(Page extract)
Our folks taught us respect. They both respected their parents so much. Dad dearly loved his mother and Mom felt the same way about her dad. I never heard either one of them say a disrespectful thing about their parents, nor did my brother or sister or I say anything against our parents.

Closeness of family was another thing we were taught by example — not just the immediate family but cousins, aunts and uncles. Some of the good times I remember as kids were family dinners when all the relatives gathered. I am still very close to my cousins. We talk back and forth and get together when we can.

We lived in the right place. Located in the midwest, they could all come here to get together. Dad's family more or less all stayed around Iowa. Norma Mullin eventually moved to Kansas, but they came back a lot or we would go there. Mom's family scattered from Washington, D.C. to California. We were always amazed that her family of nine children, with so much difference in their ages, were so close to one another. That was evident when their father died in 1941, and they all gathered. In 1954, all nine children from California to Washington, D.C. met in Osceola for a two-day family reunion. It was the first time in 30 years all nine children had been together. I'm so glad I still keep in touch with some of the cousins.
(End Page extract)
(Records)
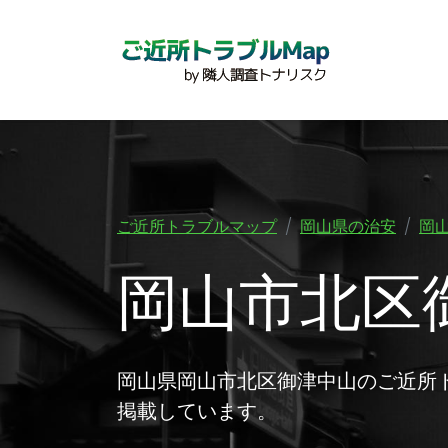
ご近所トラブルマップ
岡山県の治安
岡
岡山市北区
岡山県岡山市北区御津中山のご近所
掲載しています。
(End Records)
- **Work request A**
Please quote the family memoir word for word, starting at "Closeness of family" and stopping after "when we can.".
- **Work request B**
Translate this sentence from the family memoir into Spanish: "It was the first time in 30 years all nine children had been together."
- **Work request C**
Carry on the family memoir from its final sentence.

- **Expected answer A**
Closeness of family was another thing we were taught by example — not just the immediate family but cousins, aunts and uncles. Some of the good times I remember as kids were family dinners when all the relatives gathered. I am still very close to my cousins. We talk back and forth and get together when we can.

- **Expected answer B**
Fue la primera vez en 30 años que los nueve hijos habían estado juntos.

- **Expected answer C**
I retired in 1997, after 41 years of teaching — always in elementary. I was in the same school for 41 years in Council Bluffs, where I taught fourth grade for eight years, then moved up to 5th grade and continued to teach the 5th grade the rest of those years. I didn't want to go any higher.

I noticed that kids have changed a lot during those years and since. They have been exposed to too many things. Thank goodness there are still a lot of dedicated teachers. I've always been impressed by our East Elementary School. I went there to help with the Vision testing during the last school year and noticed that among the older kids, so many thanked me when I handed the paper back to them! That impressed me.

Our current situation: Jack passed away a few years ago. Linda is Mrs. Bob Denton. My sister-in-law, Joyce, passed away from cancer in 1974. Jack married Mary Lou Flom five years later. Jack and Joyce gave me four nephews and nieces — Dave, Diane, Janet, and Mike. Bob and Linda gave me three nieces and nephews — Laura, Leasa, and Rob. These seven are an important part of my life. I have enjoyed seeing them grow into good, dependable adults, and they are very good to me. They have given me another generation of grand nephews and nieces to enjoy and share their lives. Noah, Kieren, Ethan, Brock, and Grace live in Florida. Ariann, Briele, and Braden live in Waukee, and I treasure the time I spend with these fifteen special people.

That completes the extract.